## START Provided records

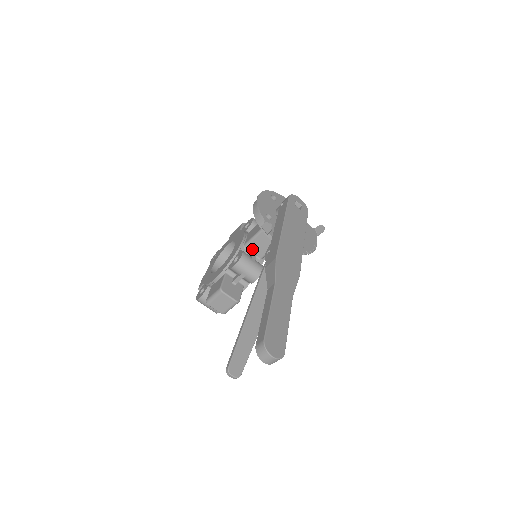
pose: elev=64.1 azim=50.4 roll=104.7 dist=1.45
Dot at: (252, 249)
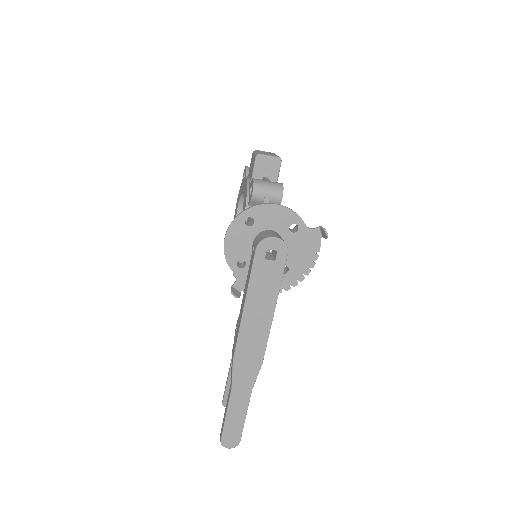
Dot at: occluded
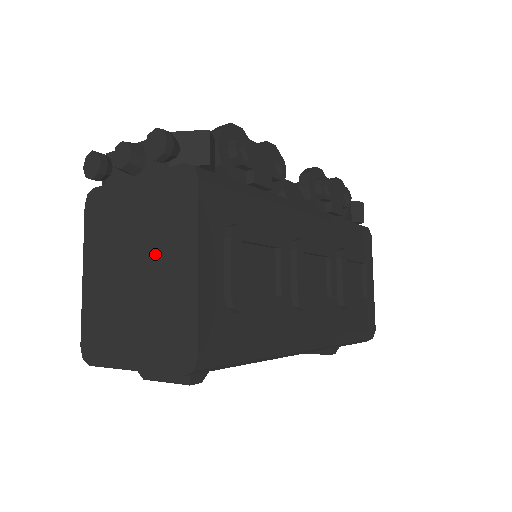
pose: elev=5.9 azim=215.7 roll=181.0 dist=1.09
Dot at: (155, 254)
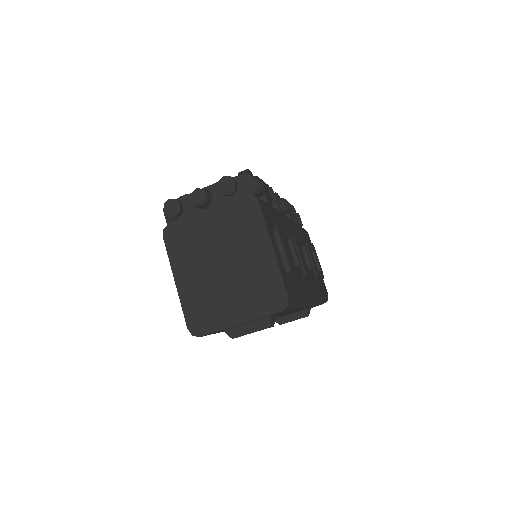
Dot at: (237, 251)
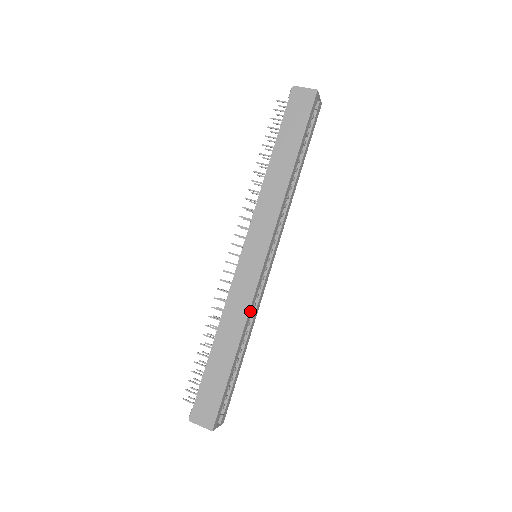
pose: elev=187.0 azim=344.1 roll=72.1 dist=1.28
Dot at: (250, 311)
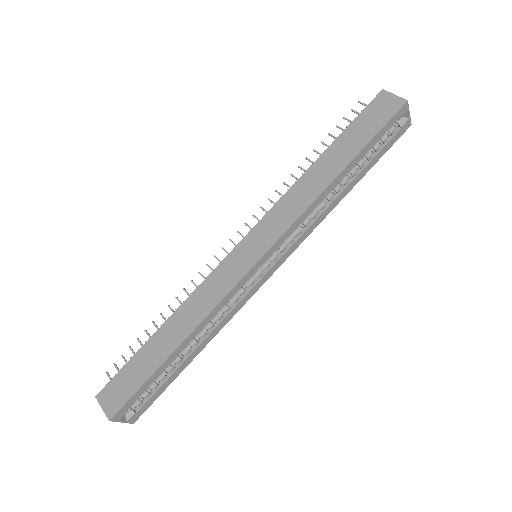
Dot at: (216, 310)
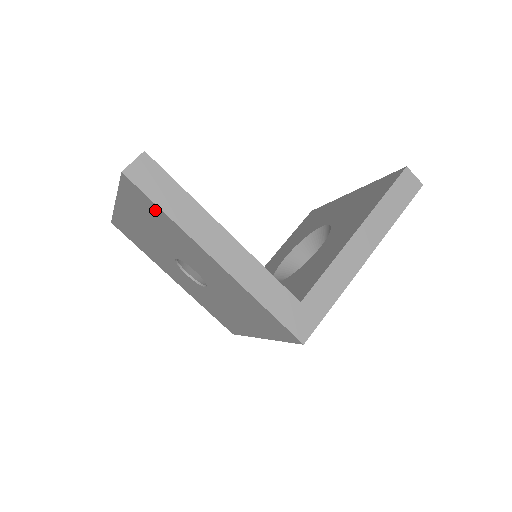
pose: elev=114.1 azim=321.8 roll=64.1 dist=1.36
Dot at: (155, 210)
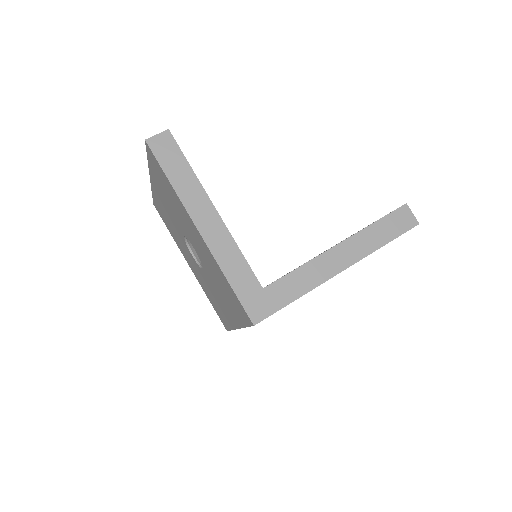
Dot at: (164, 178)
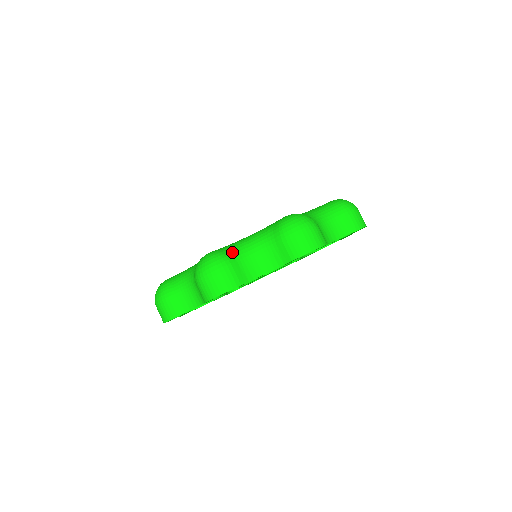
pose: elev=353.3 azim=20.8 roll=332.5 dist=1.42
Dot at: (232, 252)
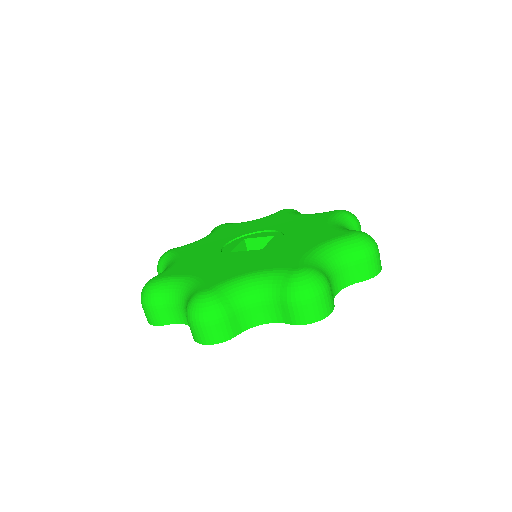
Dot at: (322, 270)
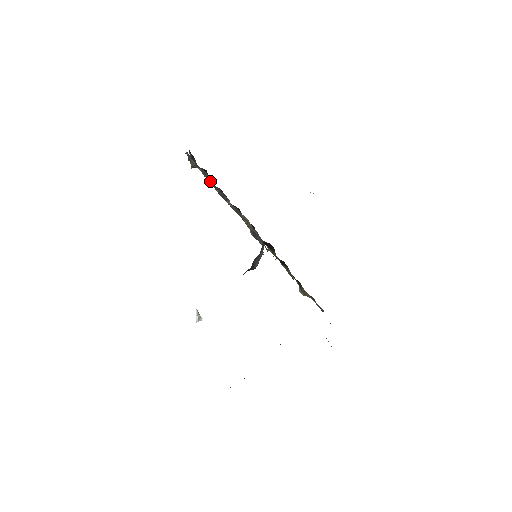
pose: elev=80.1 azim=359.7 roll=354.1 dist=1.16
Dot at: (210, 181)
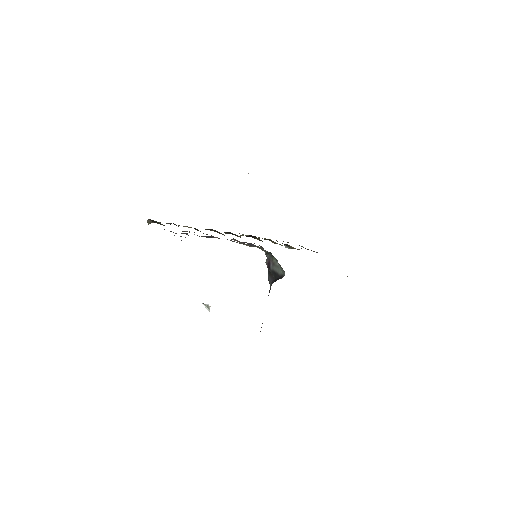
Dot at: occluded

## END Provided records

Task objective » Rewrite everything from the line containing "pose: elev=187.0 azim=344.1" down to the end of the records, renaming "pose" to "camera" and changing nothing else. Leave the pictures out of your answer.

Correct result »
camera: elev=187.0 azim=344.1 roll=72.1 dist=1.28
Dot at: (250, 311)
Dot at: (216, 310)
camera: elev=114.1 azim=321.8 roll=64.1 dist=1.36
Dot at: (155, 210)
Dot at: (164, 178)
camera: elev=353.3 azim=20.8 roll=332.5 dist=1.42
Dot at: (232, 252)
Dot at: (322, 270)
camera: elev=80.1 azim=359.7 roll=354.1 dist=1.16
Dot at: (210, 181)
Dot at: occluded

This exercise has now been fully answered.